I was born in Minnesota. A township, but we always used Ballclub, Minnesota as our mailing address. Ballclub was kind of an Indian community. They had an Indian school there. And so I was the eighth child, and the first delivery my mother ever had a doctor attending her. And she got mad at him because all he did was sit in the living room and talk with the men. That’s what she said he did!
Anyway, all went well. And I was a momma’s girl all my life. My dad left us when I was three years old. He was, I think, a nice man. I never really knew him. But he would drink. Not all the time. He was more like a drunk on the weekend or when he got his paycheck for the logs. He was a logger. And he’d go to town and he’d get his money and then he’d pay his bills and then he’d drink the rest. So my mother had a hard time that way.
He hit her. I remember it. I was there. I was three and we had a bedroom, the boys’ bedroom. Was two double beds and then just an alleyway between the two and he had her down, hitting on her. And I remember jumping up and down on the bed, screaming. That’s all I remember about it. From then on, he could not come back. So I don’t know if that was the first abuse and she said once is enough, or if there was trouble. I don’t know why it was so cut and dried, right away. That’s all I know about it. But, you see, when I came along everybody was tired of talking about everything. I didn’t hear a lot of things.

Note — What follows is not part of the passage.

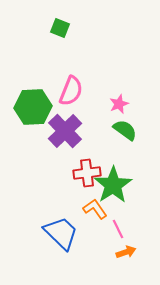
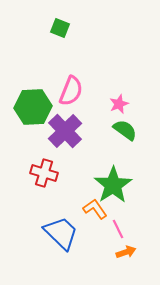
red cross: moved 43 px left; rotated 24 degrees clockwise
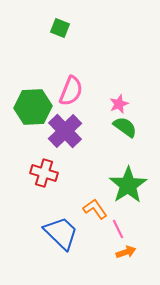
green semicircle: moved 3 px up
green star: moved 15 px right
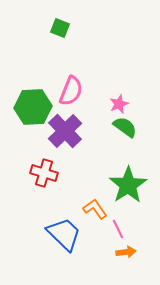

[We had] maybe at a time ten milking cows and my older brothers would come home and help put up hay in the summer for these cows. And [my mother] sold the cream. A few dollars a week. And that’s what she supported us on.
My mother came from Norway when she was three years old. Had two sisters that lived in the neighborhood, they were always good friends. And that’s where my cousins come so important now in our life. Because we were brought up with them, out there on the farm. But they had dads, yet. I really didn’t know about having a dad and I sure never missed it. I think if you have one good parent, that’s about enough.
My mother had six boys in a row. And then she had two girls. And then somewhere long about the fourth boy, whose name was James Thomas, her little old log house caught fire. And some of the boys were in the house with her and she set them outside. You know, you only had a pail of water. You carried a pail of water from the well. That’s all she had. She threw it on the fire but it didn’t do anything. So by then she went outside and the little one was missing. Little James Thomas was just walking age. And she had to go back into the burning house to find him, and hunted for him, and she got burned, badly. And she found him hiding behind a door, to get away from the fire. But he was burned badly, and he died.
And they didn’t expect her to live. She said that when she was lying in this bed in this so-called hospital, she heard her two sisters talking about who was going to take her other boys.
Simple little things stick in my mind. One night, my youngest brother was pitching hay off the haystack, feeding the cows. And I was lying on top of this haystack, and it was the most beautiful night. I can still see it. In the middle of winter. Cold night. Sparkly stars. That has always stuck in my mind. Beautiful.